Фундуков. Курирует. Но курированием снег не уберешь. Нужна механизация, уборочные машины, где они, они были централизованы, район получал их по разнарядке согласно заявкам, подаваемым заранее; капризы погоды не предусматривались, стихийные бедствия тоже, все снегоуборочные машины подчинялись Стародубу, и Филимонов знал: сорок процентов из этих машин постоянно находились в ремонте…

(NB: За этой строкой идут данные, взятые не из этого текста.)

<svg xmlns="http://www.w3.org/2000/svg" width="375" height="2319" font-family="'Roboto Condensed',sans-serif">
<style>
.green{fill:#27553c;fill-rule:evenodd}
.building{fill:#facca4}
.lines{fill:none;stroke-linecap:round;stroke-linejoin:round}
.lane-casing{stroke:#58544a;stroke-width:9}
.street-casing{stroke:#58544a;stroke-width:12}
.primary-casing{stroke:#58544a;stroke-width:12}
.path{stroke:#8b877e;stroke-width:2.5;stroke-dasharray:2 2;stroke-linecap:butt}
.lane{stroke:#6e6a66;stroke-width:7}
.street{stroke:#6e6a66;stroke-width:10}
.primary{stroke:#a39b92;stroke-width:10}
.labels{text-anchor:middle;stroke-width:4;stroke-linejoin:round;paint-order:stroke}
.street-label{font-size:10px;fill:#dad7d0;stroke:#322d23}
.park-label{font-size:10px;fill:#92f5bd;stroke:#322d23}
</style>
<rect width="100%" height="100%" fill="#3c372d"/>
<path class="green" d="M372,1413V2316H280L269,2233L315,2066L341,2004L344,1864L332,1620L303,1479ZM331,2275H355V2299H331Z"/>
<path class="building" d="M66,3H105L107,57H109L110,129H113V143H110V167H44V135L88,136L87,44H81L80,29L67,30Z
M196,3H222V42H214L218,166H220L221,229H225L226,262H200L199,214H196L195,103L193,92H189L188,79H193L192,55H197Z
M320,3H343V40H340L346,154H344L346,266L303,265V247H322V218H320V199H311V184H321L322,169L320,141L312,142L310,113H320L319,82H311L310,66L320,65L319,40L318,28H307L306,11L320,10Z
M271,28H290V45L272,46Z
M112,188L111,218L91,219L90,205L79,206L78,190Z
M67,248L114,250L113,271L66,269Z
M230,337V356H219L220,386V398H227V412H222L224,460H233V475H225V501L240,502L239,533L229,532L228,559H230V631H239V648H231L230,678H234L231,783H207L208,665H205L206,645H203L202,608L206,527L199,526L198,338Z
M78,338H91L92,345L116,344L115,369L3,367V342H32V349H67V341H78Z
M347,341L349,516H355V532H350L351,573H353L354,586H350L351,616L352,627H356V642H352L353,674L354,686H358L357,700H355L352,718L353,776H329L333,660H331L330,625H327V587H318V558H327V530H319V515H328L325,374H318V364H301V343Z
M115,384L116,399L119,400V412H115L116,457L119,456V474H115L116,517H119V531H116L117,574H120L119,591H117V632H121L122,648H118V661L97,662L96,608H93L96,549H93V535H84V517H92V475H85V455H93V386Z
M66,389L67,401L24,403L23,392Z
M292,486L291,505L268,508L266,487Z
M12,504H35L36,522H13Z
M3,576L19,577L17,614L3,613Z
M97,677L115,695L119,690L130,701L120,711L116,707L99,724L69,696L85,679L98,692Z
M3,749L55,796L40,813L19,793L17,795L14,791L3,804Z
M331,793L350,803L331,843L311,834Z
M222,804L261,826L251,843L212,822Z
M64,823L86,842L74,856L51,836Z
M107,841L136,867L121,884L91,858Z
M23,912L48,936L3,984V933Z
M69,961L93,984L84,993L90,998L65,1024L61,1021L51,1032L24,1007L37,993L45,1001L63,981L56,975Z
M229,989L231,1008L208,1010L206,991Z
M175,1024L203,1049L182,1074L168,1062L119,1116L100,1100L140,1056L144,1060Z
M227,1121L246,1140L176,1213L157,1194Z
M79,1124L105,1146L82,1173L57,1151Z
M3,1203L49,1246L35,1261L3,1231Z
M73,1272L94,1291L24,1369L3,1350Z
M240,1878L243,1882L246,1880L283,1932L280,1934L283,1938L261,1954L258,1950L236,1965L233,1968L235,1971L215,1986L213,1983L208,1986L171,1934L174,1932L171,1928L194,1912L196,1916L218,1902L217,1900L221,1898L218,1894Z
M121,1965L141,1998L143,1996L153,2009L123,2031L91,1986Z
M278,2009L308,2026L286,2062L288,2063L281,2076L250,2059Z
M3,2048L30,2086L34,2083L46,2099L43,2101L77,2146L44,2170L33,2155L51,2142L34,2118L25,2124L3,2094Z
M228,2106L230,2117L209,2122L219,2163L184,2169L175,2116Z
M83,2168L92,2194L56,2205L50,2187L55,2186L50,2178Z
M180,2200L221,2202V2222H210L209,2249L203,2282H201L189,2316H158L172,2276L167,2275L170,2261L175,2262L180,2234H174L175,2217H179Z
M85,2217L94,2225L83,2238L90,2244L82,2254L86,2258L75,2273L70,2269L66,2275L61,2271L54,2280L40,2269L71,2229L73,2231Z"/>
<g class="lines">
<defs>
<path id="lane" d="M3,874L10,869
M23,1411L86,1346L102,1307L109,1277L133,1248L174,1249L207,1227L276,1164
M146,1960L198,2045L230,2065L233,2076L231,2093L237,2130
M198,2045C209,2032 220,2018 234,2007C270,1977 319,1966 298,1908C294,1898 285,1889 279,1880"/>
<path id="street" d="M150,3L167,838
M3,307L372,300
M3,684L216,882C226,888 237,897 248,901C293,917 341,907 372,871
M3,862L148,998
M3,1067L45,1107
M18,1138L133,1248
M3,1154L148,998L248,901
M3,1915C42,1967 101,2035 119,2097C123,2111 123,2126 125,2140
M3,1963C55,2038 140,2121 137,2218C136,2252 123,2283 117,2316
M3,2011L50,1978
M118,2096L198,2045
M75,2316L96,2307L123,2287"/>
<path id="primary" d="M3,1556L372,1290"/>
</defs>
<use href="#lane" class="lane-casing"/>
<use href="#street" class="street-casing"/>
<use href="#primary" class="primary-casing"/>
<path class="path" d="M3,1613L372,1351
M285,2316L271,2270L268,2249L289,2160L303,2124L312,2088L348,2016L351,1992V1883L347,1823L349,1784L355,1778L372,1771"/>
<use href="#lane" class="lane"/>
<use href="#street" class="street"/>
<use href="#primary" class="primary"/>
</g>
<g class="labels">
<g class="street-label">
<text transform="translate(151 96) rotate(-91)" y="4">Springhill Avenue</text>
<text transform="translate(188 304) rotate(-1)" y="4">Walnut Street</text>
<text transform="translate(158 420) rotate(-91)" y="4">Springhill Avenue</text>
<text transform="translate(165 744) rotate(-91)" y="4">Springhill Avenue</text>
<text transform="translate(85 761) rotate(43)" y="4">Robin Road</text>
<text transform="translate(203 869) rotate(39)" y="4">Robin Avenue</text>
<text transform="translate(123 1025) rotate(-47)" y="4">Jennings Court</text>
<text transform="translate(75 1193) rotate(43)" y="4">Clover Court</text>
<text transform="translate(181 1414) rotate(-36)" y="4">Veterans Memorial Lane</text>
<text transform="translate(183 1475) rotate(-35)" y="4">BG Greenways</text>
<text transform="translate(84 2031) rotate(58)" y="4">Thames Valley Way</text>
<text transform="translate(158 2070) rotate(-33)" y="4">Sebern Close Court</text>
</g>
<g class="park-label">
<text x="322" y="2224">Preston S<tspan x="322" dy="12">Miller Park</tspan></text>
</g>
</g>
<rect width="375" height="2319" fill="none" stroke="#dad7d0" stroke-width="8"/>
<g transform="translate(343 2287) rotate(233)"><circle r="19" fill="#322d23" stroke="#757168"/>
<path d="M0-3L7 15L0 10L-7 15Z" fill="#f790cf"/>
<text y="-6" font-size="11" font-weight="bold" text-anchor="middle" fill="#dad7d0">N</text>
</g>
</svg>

Он сидел, закрыв глаза, плыл в ароматических волнах салона красоты, расположенного в самом центре бывшей российской столицы, сиял неоновый свет, в холле толпился народ, наблюдавший драматическую битву на ледяном поле, и оттуда доносились до кресла с подголовником, в котором, расслабившись, возлежал сейчас Филимонов, то возбужденный голос диктора, комментировавшего матч, то поочередно вздохи, стоны и крики неподстриженных и непобритых болельщиков. Щелкали ножницы, шипели фены, нежно и утробно ворковали электромашинки, шваркала швабра, доносились какие-то слова, фразы, шарканье ног, смех, пахло хорошим мылом, лосьонами, пудрой, притираниями. Потом неслышно появилась рядом Нина, маленькая, решительная, она схватила Филимонова за плечи, пустила горячую воду и наклонила его шею к раковине. И вот уже ее маленькие крепкие руки направили теплую струю ему на затылок, и он, упершись подбородком в салфетку, весь отдался этому очищающему насилию. Ему не надо было ничего говорить, ему не нужно было ничего делать, все делалось так, как делалось уже много лет и бесчисленное количество раз, и что-то ароматное лилось ему на голову, где некогда кудрявые волосы вылезли, образовав небольшую проплешину, какие бывают всегда на футбольном поле, в том месте, куда судья ставит мяч для пенальти, и сильные пальцы, массируя кожу, пробежались и по остаткам кудрей, повисших в этот момент жалкими прядками, и по проплешине, и лилась, лилась теплая вода, журча и успокаивая, и, если бы не сегодняшний сумасшедший день, Филимонов с удовольствием погрузился бы в убаюкивающую полудрему, сквозь которую прохладным ручейком потек бы Нинин рассказ о доме, о семье, о новостях, о склоках в парикмахерской, о мебельном гарнитуре, купленном в рассрочку, о дочери, вышедшей замуж еще до истечения восемнадцати лет и уже ожидавшей ребенка, и он выслушал бы еще и еще раз слова благодарности за помощь с квартирой, в которой она, наконец-то, в свои сорок пять лет может жить без соседей — весь тот набор их всегдашних разговоров, обусловленных двадцатипятилетним знакомством, к счастью, не омраченным никакими сексуальными притязаниями с обеих сторон, который позволял Филимонову, по своему положению несколько оторвавшемуся уже от жизни простых тружеников, окунуться в их простую и очень непростую ежедневную жизнь.